• 2+pic.3(ca)3(Ebcl)3(cbn)/4331/timp.3perc/hp.pf/str
  • 27 min

Programme Note

The idea of commemorating the distinguished American artist, Charles E. Burchfield, was suggested to me by Lawrence A. Fleischman of the Kennedy Galleries in New York, resulting in a commission by the Burchfield Foundation for such a work. Charles E. Burchfield was born April 9, 1893 in Ashtabula Harbor, Ohio, and died January 10, 1967 in West Seneca, New York. Burchfield’s "nature” paintings, celebrating the seasons, with their fantasy and movement are what attracted me musically. His work has been described as "visual music” – and he himself was sensitive to specific musical influences, and referred to them. Sibelius was a favorite, and the "Northwind” pervades much of Burchfield’s paintings. He has a deep spirited affinity with nature, and this religiosity is reflected in the brooding mystery of his landscapes. My musical celebration is intended to evoke what Burchfield’s paintings are about, with their vibrant lights and shadows, and constant motion and dancing rhythm’s. The work is an extended lyrical Paean, divided in seven formalized movements.

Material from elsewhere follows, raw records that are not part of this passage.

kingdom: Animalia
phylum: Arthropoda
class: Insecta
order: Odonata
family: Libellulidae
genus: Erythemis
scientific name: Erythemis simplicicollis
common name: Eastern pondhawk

I. Prologue – Passacaglia on Burchfield’s signature, C.E.B., over which are contrasting variants and musical influences containing germinal motifs and materials for the other movements, austere and quiet.

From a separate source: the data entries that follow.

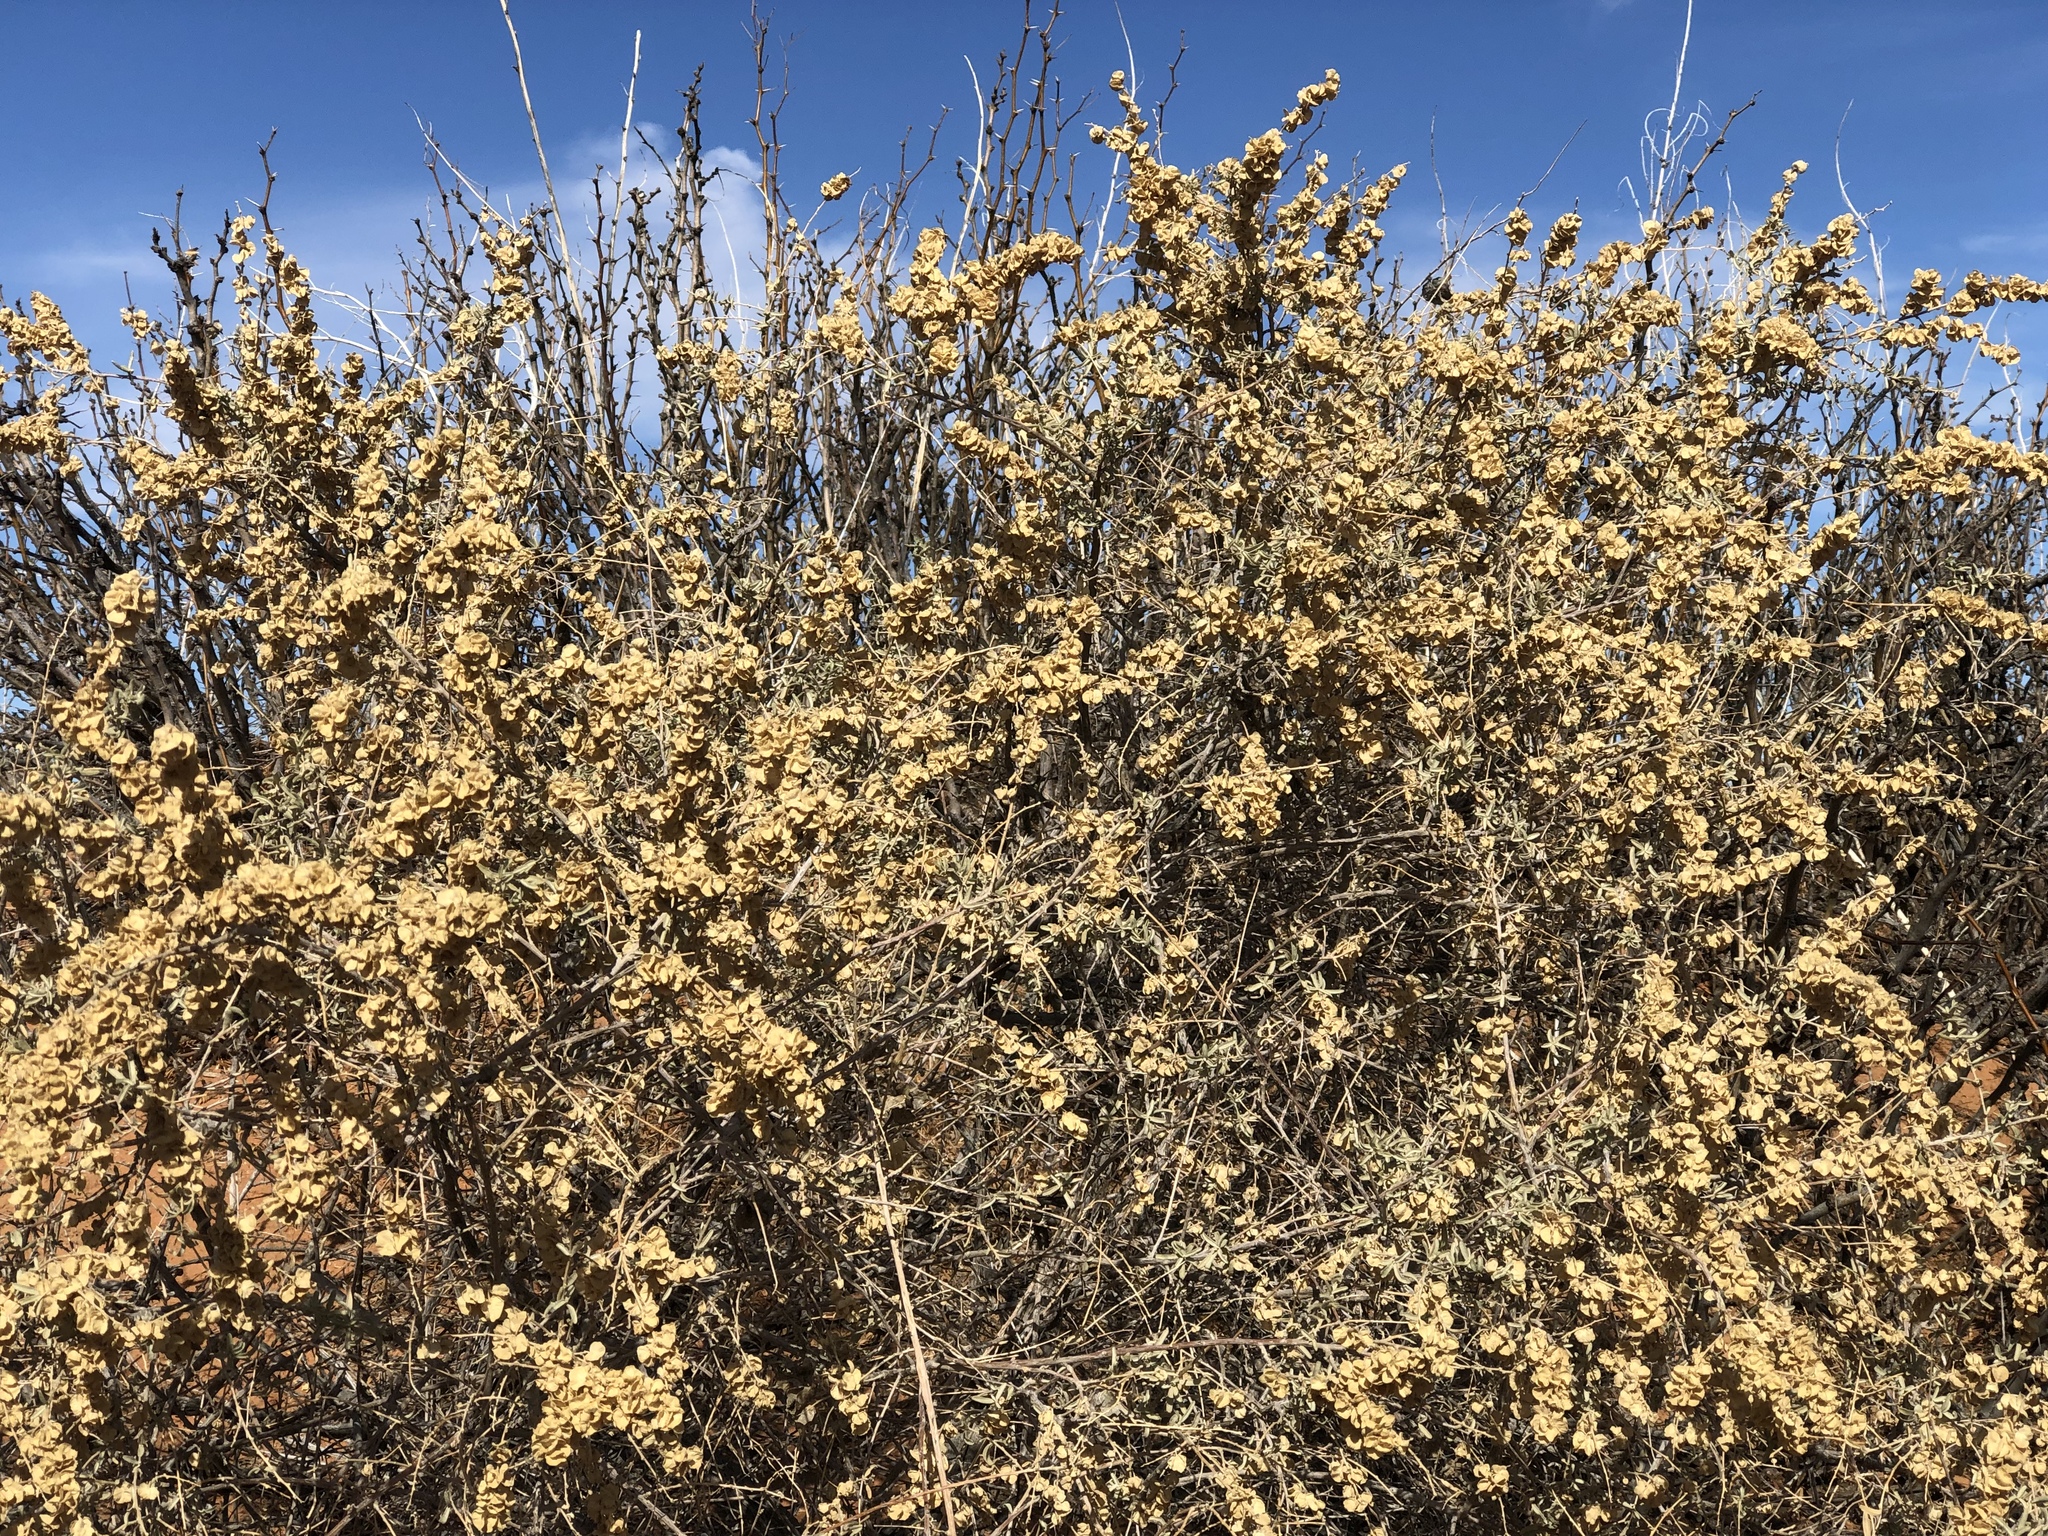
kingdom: Plantae
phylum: Tracheophyta
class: Magnoliopsida
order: Caryophyllales
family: Amaranthaceae
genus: Atriplex
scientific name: Atriplex canescens
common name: Four-wing saltbush
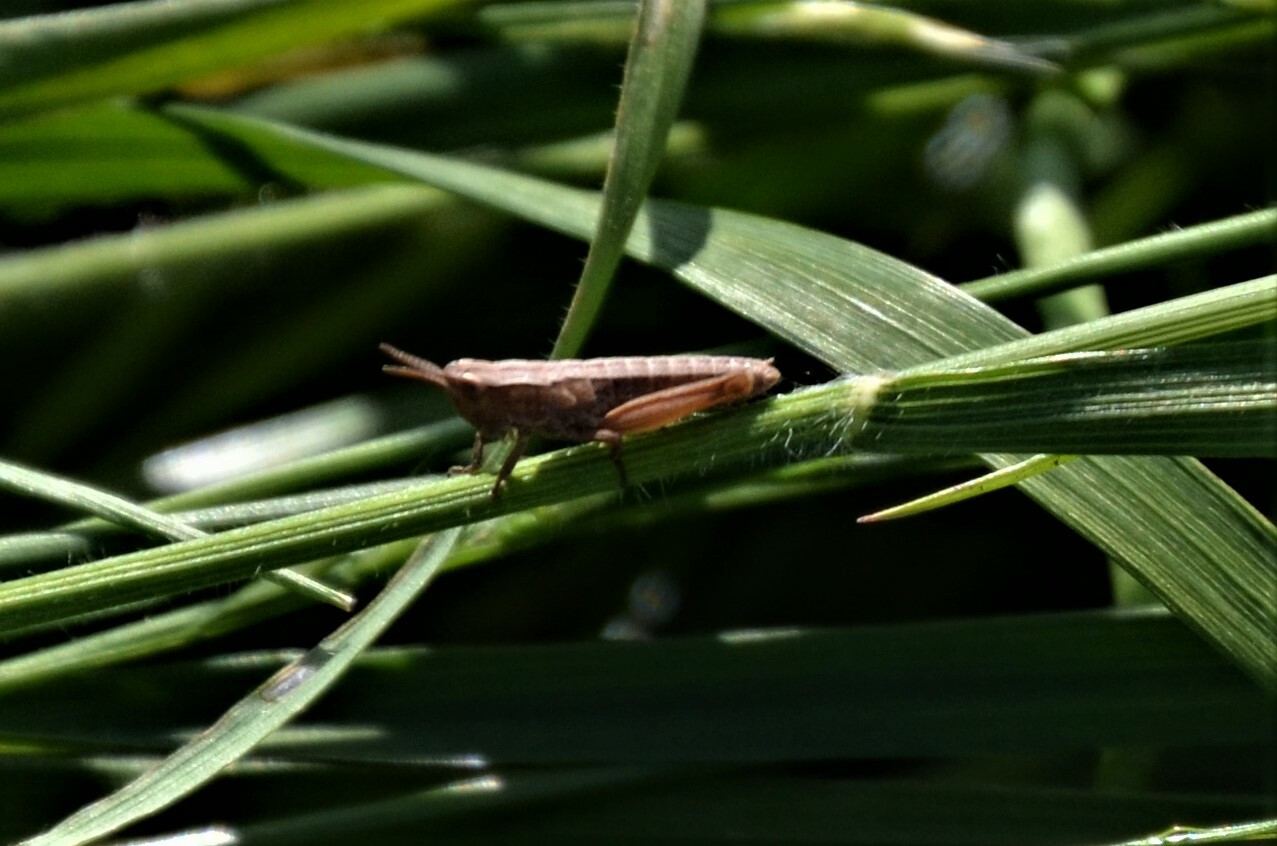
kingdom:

II. Spring – Ballad – outgoing and exuberant.

III. Brookside Music – Interlude – descriptive of the title and the painting – quiet and "babbling” – but also mysterious.

IV. Summer – Serenade – hot, humid, shimmering and pulsating.

V. Autumn – Scherzo – rhythmic, propulsive, fading at the end to the sound of rustling leaves.

VI. Winter – Reverie – elegiac, sustained stillness.

VII. The Four Seasons – Fantasy – a musical collage, reflecting Burchfield’s famous painting containing all the elements – with its Gothic like Cathedral effect framing the sounds of storms, chorales, and a final peroration of the opening Passacaglia Prologue.


"Latin” percussion is used throughout the work, i.e. maracas, gourd, claves, etc., transforming nature sounds, crickets, cicadas, katydids, etc. into rhythmic and ostinato patterns, the texture is basically consonant and pastoral throughout until the final drama of the our Seasons Fantasy.

The title "Burchfield Gallery” along with its obvious relevance to the subject matter, also continues my other "Galleries” – Stephen Foster Gallery, Vivaldi Gallery, Rhythm Gallery, and Dance Gallery.

For triple woodwinds, four horns, three trumpets, three trombones, tuba, timpani, three percussions, harp, piano and strings. It was composed in 1978/79, and completed on September 6, 1979.